Recently, he began to wonder why moving seems to have such a different impact on us compared to other primates. Studies by Lieberman and others have found that wild and captive apes typically walk for fewer than two miles a day, less than the average American adult, who walks about two-and-a-half miles a day, and far less than modern hunter-gatherers, such as the Hadza of Tanzania, who often cover six miles or more a day.
But despite this relative languor, apes rarely develop the kinds of disorders tied to inactivity in humans, such as heart disease, arthritis and diabetes. They manage to remain healthy without much activity, while we generally cannot.
On the other hand, we typically outlive apes and most other mammals. Hunter-gatherers, whose life spans are thought to mimic those of our forebears, often live well into their 70s (provided they survive early childhood). This is well past the age of childbearing, at least for women, which is unusual in nature.
A famous 1998 paper, also published in Proceedings of the National Academy of Sciences, proposed that women evolved to live well past menopause to help ensure that successive generations thrive. This idea, known as the Grandmother Theory and widely accepted by anthropologists today, describes how mothers provide food and care to their children and then, when their children have children, help to feed and care for those babies, ensuring the success of future generations.
But Lieberman and his colleagues felt the Grandmother Theory left some questions unanswered about what it was that allowed humans to live so long, compared with most other species. That’s where physical activity came in.
Early humans had to move around often to hunt for food, the thinking goes, and those who moved the most and found the most food were most likely to survive. Over eons, this process led to the selection of genes that were optimised by plentiful physical activity. Physical activity likewise appears to jump-start various cell processes controlled by genes that help to promote health. In this way, evolution favoured the most active tribespeople, who tended to live the longest and could then step in to help with the grandchildren, furthering active families’ survival.
Crucially, the new Active Grandparents paper also delves into what it is about physical activity that makes it still so necessary for healthy ageing today. For one thing, moving around uses up energy that might otherwise be stored as fat, which, in excess, can contribute to diseases of modern living, such as type 2 diabetes, Lieberman and his co-authors write.

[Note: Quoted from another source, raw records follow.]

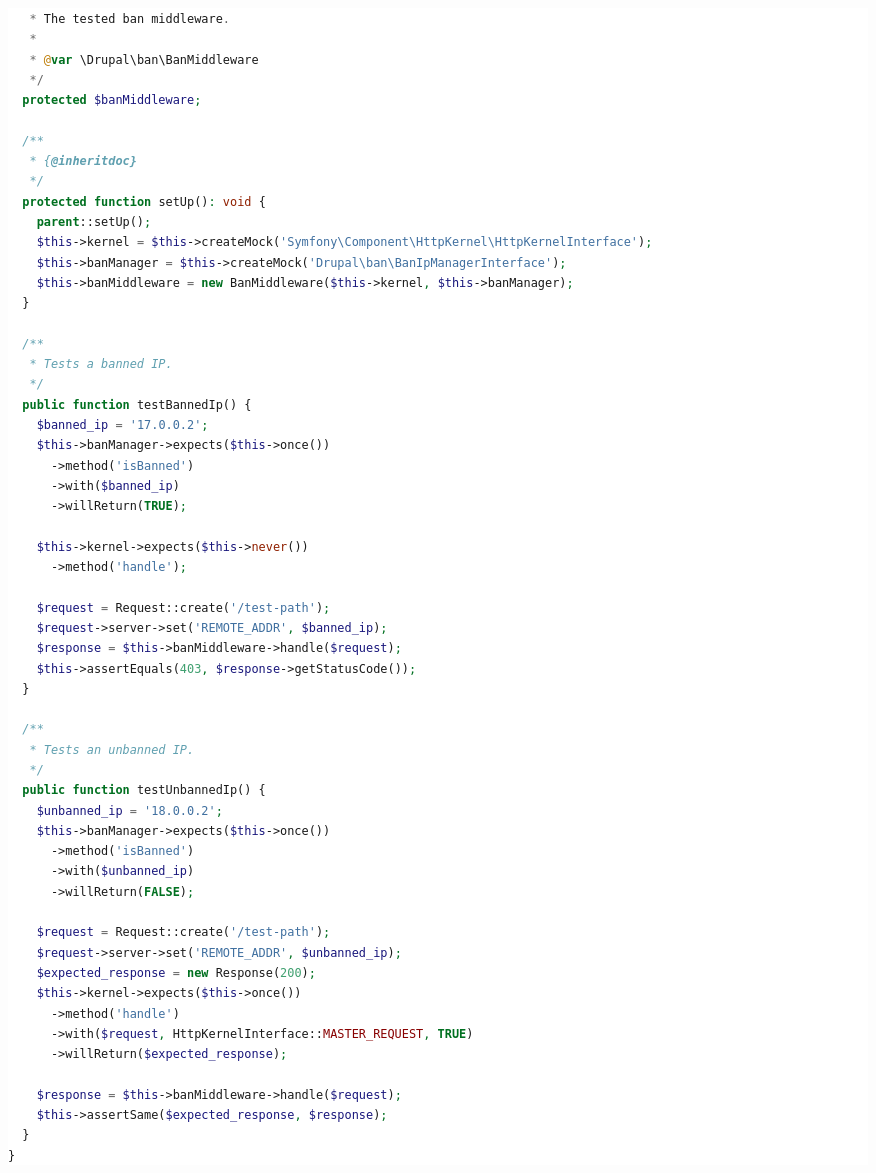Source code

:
```php
   * The tested ban middleware.
   *
   * @var \Drupal\ban\BanMiddleware
   */
  protected $banMiddleware;

  /**
   * {@inheritdoc}
   */
  protected function setUp(): void {
    parent::setUp();
    $this->kernel = $this->createMock('Symfony\Component\HttpKernel\HttpKernelInterface');
    $this->banManager = $this->createMock('Drupal\ban\BanIpManagerInterface');
    $this->banMiddleware = new BanMiddleware($this->kernel, $this->banManager);
  }

  /**
   * Tests a banned IP.
   */
  public function testBannedIp() {
    $banned_ip = '17.0.0.2';
    $this->banManager->expects($this->once())
      ->method('isBanned')
      ->with($banned_ip)
      ->willReturn(TRUE);

    $this->kernel->expects($this->never())
      ->method('handle');

    $request = Request::create('/test-path');
    $request->server->set('REMOTE_ADDR', $banned_ip);
    $response = $this->banMiddleware->handle($request);
    $this->assertEquals(403, $response->getStatusCode());
  }

  /**
   * Tests an unbanned IP.
   */
  public function testUnbannedIp() {
    $unbanned_ip = '18.0.0.2';
    $this->banManager->expects($this->once())
      ->method('isBanned')
      ->with($unbanned_ip)
      ->willReturn(FALSE);

    $request = Request::create('/test-path');
    $request->server->set('REMOTE_ADDR', $unbanned_ip);
    $expected_response = new Response(200);
    $this->kernel->expects($this->once())
      ->method('handle')
      ->with($request, HttpKernelInterface::MASTER_REQUEST, TRUE)
      ->willReturn($expected_response);

    $response = $this->banMiddleware->handle($request);
    $this->assertSame($expected_response, $response);
  }
}
```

Activity also sets off a cascade of effects that strengthen us. This idea that we can, should and even must stay active as we age, thanks to human evolution, is at the heart of the Active Grandparent Hypothesis.
Some experts, however, question some of its assumptions. The Active Grandparent Hypothesis does not differentiate between men and women, said Kristen Hawkes, a distinguished professor of anthropology at the University of Utah in the US, who was the primary author of the Grandmother Theory.

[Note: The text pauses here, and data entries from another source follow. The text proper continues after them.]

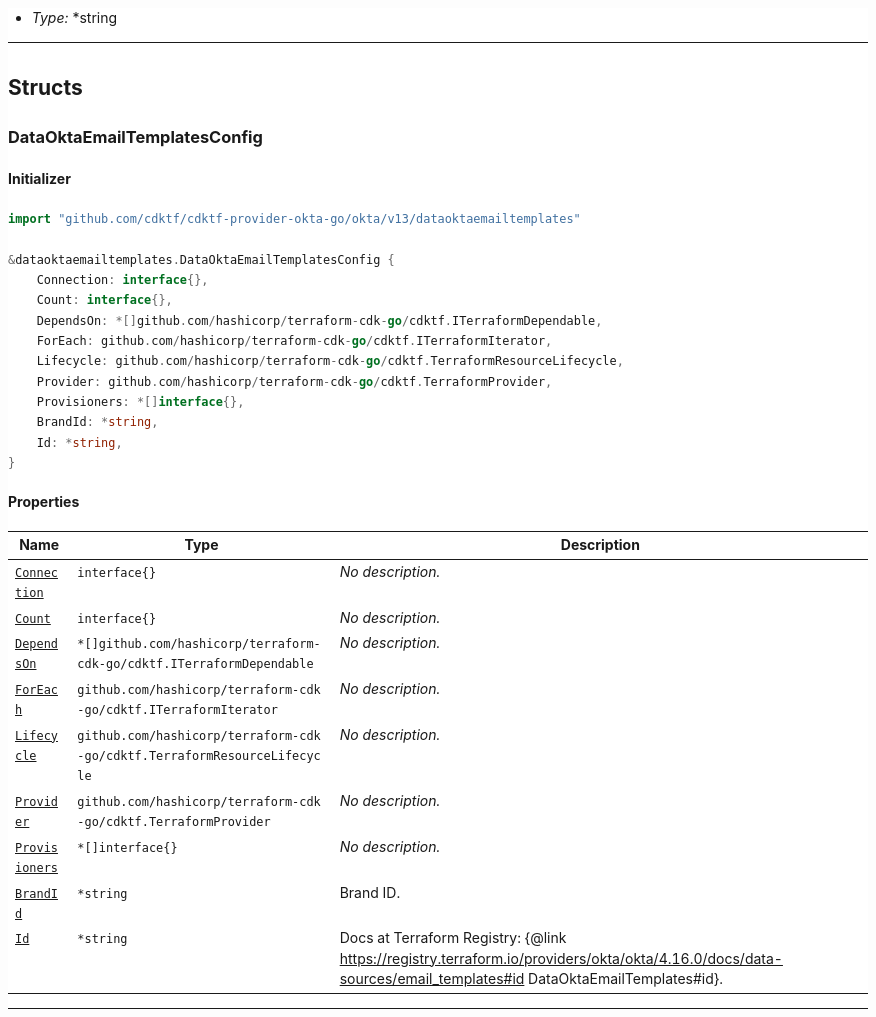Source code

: - *Type:* *string

---

## Structs <a name="Structs" id="Structs"></a>

### DataOktaEmailTemplatesConfig <a name="DataOktaEmailTemplatesConfig" id="@cdktf/provider-okta.dataOktaEmailTemplates.DataOktaEmailTemplatesConfig"></a>

#### Initializer <a name="Initializer" id="@cdktf/provider-okta.dataOktaEmailTemplates.DataOktaEmailTemplatesConfig.Initializer"></a>

```go
import "github.com/cdktf/cdktf-provider-okta-go/okta/v13/dataoktaemailtemplates"

&dataoktaemailtemplates.DataOktaEmailTemplatesConfig {
	Connection: interface{},
	Count: interface{},
	DependsOn: *[]github.com/hashicorp/terraform-cdk-go/cdktf.ITerraformDependable,
	ForEach: github.com/hashicorp/terraform-cdk-go/cdktf.ITerraformIterator,
	Lifecycle: github.com/hashicorp/terraform-cdk-go/cdktf.TerraformResourceLifecycle,
	Provider: github.com/hashicorp/terraform-cdk-go/cdktf.TerraformProvider,
	Provisioners: *[]interface{},
	BrandId: *string,
	Id: *string,
}
```

#### Properties <a name="Properties" id="Properties"></a>

| **Name** | **Type** | **Description** |
| --- | --- | --- |
| <code><a href="#@cdktf/provider-okta.dataOktaEmailTemplates.DataOktaEmailTemplatesConfig.property.connection">Connection</a></code> | <code>interface{}</code> | *No description.* |
| <code><a href="#@cdktf/provider-okta.dataOktaEmailTemplates.DataOktaEmailTemplatesConfig.property.count">Count</a></code> | <code>interface{}</code> | *No description.* |
| <code><a href="#@cdktf/provider-okta.dataOktaEmailTemplates.DataOktaEmailTemplatesConfig.property.dependsOn">DependsOn</a></code> | <code>*[]github.com/hashicorp/terraform-cdk-go/cdktf.ITerraformDependable</code> | *No description.* |
| <code><a href="#@cdktf/provider-okta.dataOktaEmailTemplates.DataOktaEmailTemplatesConfig.property.forEach">ForEach</a></code> | <code>github.com/hashicorp/terraform-cdk-go/cdktf.ITerraformIterator</code> | *No description.* |
| <code><a href="#@cdktf/provider-okta.dataOktaEmailTemplates.DataOktaEmailTemplatesConfig.property.lifecycle">Lifecycle</a></code> | <code>github.com/hashicorp/terraform-cdk-go/cdktf.TerraformResourceLifecycle</code> | *No description.* |
| <code><a href="#@cdktf/provider-okta.dataOktaEmailTemplates.DataOktaEmailTemplatesConfig.property.provider">Provider</a></code> | <code>github.com/hashicorp/terraform-cdk-go/cdktf.TerraformProvider</code> | *No description.* |
| <code><a href="#@cdktf/provider-okta.dataOktaEmailTemplates.DataOktaEmailTemplatesConfig.property.provisioners">Provisioners</a></code> | <code>*[]interface{}</code> | *No description.* |
| <code><a href="#@cdktf/provider-okta.dataOktaEmailTemplates.DataOktaEmailTemplatesConfig.property.brandId">BrandId</a></code> | <code>*string</code> | Brand ID. |
| <code><a href="#@cdktf/provider-okta.dataOktaEmailTemplates.DataOktaEmailTemplatesConfig.property.id">Id</a></code> | <code>*string</code> | Docs at Terraform Registry: {@link https://registry.terraform.io/providers/okta/okta/4.16.0/docs/data-sources/email_templates#id DataOktaEmailTemplates#id}. |

---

The hypothesis suggests that physical activity affects people in ways that may be unique to humans. “But physical activity helps improve health span in other species, such as mice,” said Michael Gurven, an anthropologist at the University of California, Santa Barbara, US, who studies biology and evolution and is working on a book about longevity in hunter-gatherers. Still, he said, “There’s no doubt habitual physical activity can improve health. I like how this paper doesn’t take that fact for granted, but instead focuses on the simple question: why?”
The answer Lieberman and his co-authors settled on is worth keeping in mind as 2022 ripens and we add more months and years to our lives. “We’ve been selected” through evolution to be active, Lieberman said. And being physically active may help to ensure “the span of our good health matches the span of our lives”.